GA is known to induce T-cell stimulation in GA-naive patients. 4 Farina et al. 5 showed stimulation indices of a mean of 3 (ranging from 1 to 9) in healthy donors after 5 days of stimulation for GA concentrations of 6.25–100 µg/ml. On the other hand GA-treated patients (mean duration of treatment 25 months) showed a decreased SI to a mean of 1 (range 0.7–3). Brenner et al. 6 measured stimulation after 5 days at doses of 5 µg/ml GA and showed a slight increase of SI 1 month after treatment (from SI 11.3 to SI 13) followed by a subsequent decline to an SI of 8.5 after 3 months which further decreased in the subsequent months.
The LTTs performed here are comparable with respect to stimulation time and concentration. Even though a slightly elevated SI in the LTT would not be relevant for Copaxone®, the stimulation indices detected here of up to 45.8 and 107.8 are quite remarkable.
Discussion
This is the first report of contact dermatitis induced by GA. It represents a T-cell-dependent type IVc drug reaction which after sensitization to the drug leads to an inflammatory lymphocyte-dependent reaction. T lymphocytes migrate to the injection-site express perforin, granzyme B, and Fas Ligand, which are cytotoxic molecules and induce apoptosis in keratinocytes. 7 This may be the underlying process behind the contact dermatitis observed in our case.

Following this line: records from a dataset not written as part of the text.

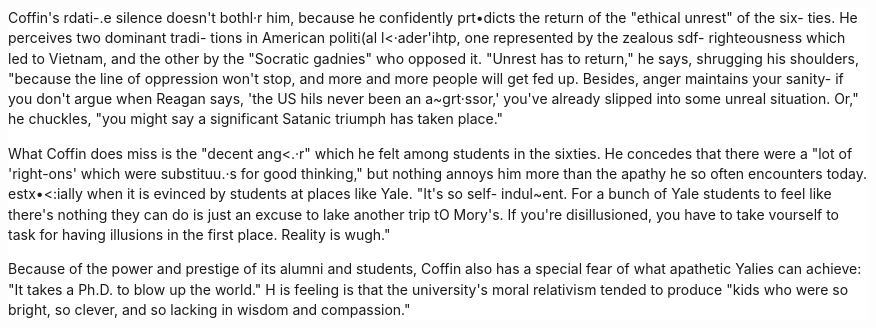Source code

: 
Coffin's rdati-.e silence doesn't bothl·r 
him, because he confidently prt•dicts the 
return of the "ethical unrest" of the six-
ties. He perceives two dominant tradi- 
tions in American politi(al l<·ader'ihtp, 
one represented by the zealous sdf-
righteousness which led to Vietnam, 
and the other by the "Socratic gadnies" 
who opposed it. "Unrest has to return," 
he 
says, 
shrugging his shoulders, 
"because the line of oppression won't 
stop, and more and more people will get 
fed up. Besides, anger maintains your 
sanity- if you 
don't 
argue when 
Reagan says, 'the US hils never been an 
a~grt·ssor,' you've already slipped into 
some unreal situation. Or," he chuckles, 
"you might say a significant Satanic 
triumph has taken place." 


What Coffin does miss is the "decent 
ang<.·r" which he felt among students in 
the sixties. He concedes that there were 
a 
"lot 
of 'right-ons' which 
were 
substituu.·s for good thinking," but 
nothing annoys him more than the 
apathy he so often encounters today. 
estx•<:ially when it is evinced by students 
at places like 
Yale. 
"It's so self- 
indul~ent. For a bunch of Yale students 
to feel like there's nothing they can do is 
just an excuse to lake another trip tO 
Mory's. If you're disillusioned, you 
have to take vourself to task for having 
illusions in the first place. Reality is 
wugh." 


Because of the power and prestige of 
its alumni and students, Coffin also has 
a special fear of what apathetic Yalies 
can achieve: "It takes a Ph.D. to blow 
up the world." H is feeling is that the 
university's moral relativism tended to 
produce "kids who were so bright, so 
clever, and so lacking in wisdom and 
compassion."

To the best of the authors’ knowledge this is the first case of contact dermatitis induced by GA. There is only one previous report describing another delayed-type hypersensitivity reaction induced by GA which presented as subcutaneous nodules. 8 In this case, the scratch/patch and intracutaneous test were positive and the histology showed a lymphocytic and eosinophilic infiltration. More commonly, GA induces immediate transient general side effects such flush chest pain and dyspnea a few minutes after injection. 9 Dermatological side effects include immediate local side effects such as rash, erythema, edema, and pruritus. These can be minimized by application of ice 30–60 seconds before application, or by the use of topical anesthetics. 10 Rarely, necrotizing cutaneous lesions after injection of GA have been seen with ischemic cutaneous necrosis comparable to local thrombotic microangiopathy induced by interferon injections. Furthermore, a lobular, localized panniculitis and concomitant lipoatrophy has been described and single case reports exist on urticaria vasculitis, erythema nodosum, Jessner Kanof infiltration, primary cutaneous CD + 30 T-cell lymphoma and a livedo-like dermatitis (Nicolau’s syndrome) which all occurred after the GA injections. A reversible alopecia has also been described.
Interestingly, in our patient an extreme increase in lymphocyte proliferation was observed upon stimulation with GA. This is in contrast to previous publications which have shown a significant decrease of lymphocyte proliferation upon stimulation with GA.5,6
GA is used in patients with relapsing–remitting multiple sclerosis. In clinical trials it reduced the relapse rate and the affecting disability and is generally considered a safe treatment option. In this patient the drug had to be discontinued due to the contact dermatitis induced.
Conclusion
Contact dermatitis is a rare side effect of GA and may lead to a discontinuation of treatment. Oral treatment options of multiple sclerosis might be helpful in these patients.
Footnotes
This research received no specific grant from any funding agency in the public, commercial, or not-for-profit sectors.
None of the authors have a potential conflict of interest with any of the content of this article.